I think it is visible – Ford is for Monopolies for the rich landowners and developers, and protecting them with regulatory controls in the OLT, to make sure they can’t lose, come what may.
Make this election for you, not his failure. Trump is a liar and will do what he wants – Canada.
Another politician using this issue to get some name recognition before the next fed election.Pathetic!
Nate,
I am impressed at such keenness from an afterthought of a cabinet minister who will most likely lose his position in early spring unless a coronated Carney can restore the NDP coalition or make a deal with the devil Bloc. Nothing would surprise me.
This is precisely why the paid for media and desperate politicians like Trudeau and Ford are intent on stoking manufacturing the next crisis to increase your “dependence” on “them”. I am really enjoying the theatre.
Nate, have you seen the ridiculous platform from 1 % Karina on gun control? What an embarrassment to Burlington and the country. I urge you to review it. It smacks of a hail Mary to fend off an almost certain loss to Emily Brown. Desperate to hang in there as an MP.

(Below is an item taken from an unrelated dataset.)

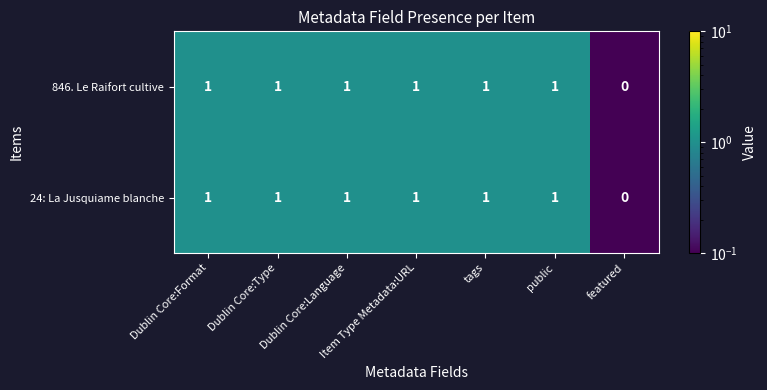

What is the minimum value shown in the chart?

0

Nate how about making mortgage interest tax deductible for owner occupied primary residences. If you can’t support that then it’s doubtful that I or many can support you.
Real estate activity has for too long been “intentionally” made a far too large component of Canada’s GDP when the country is being economically devastated by ideological governance. A big part of the reason we are becoming a much poorer country to comparable economies and particularly to our friends in the USA.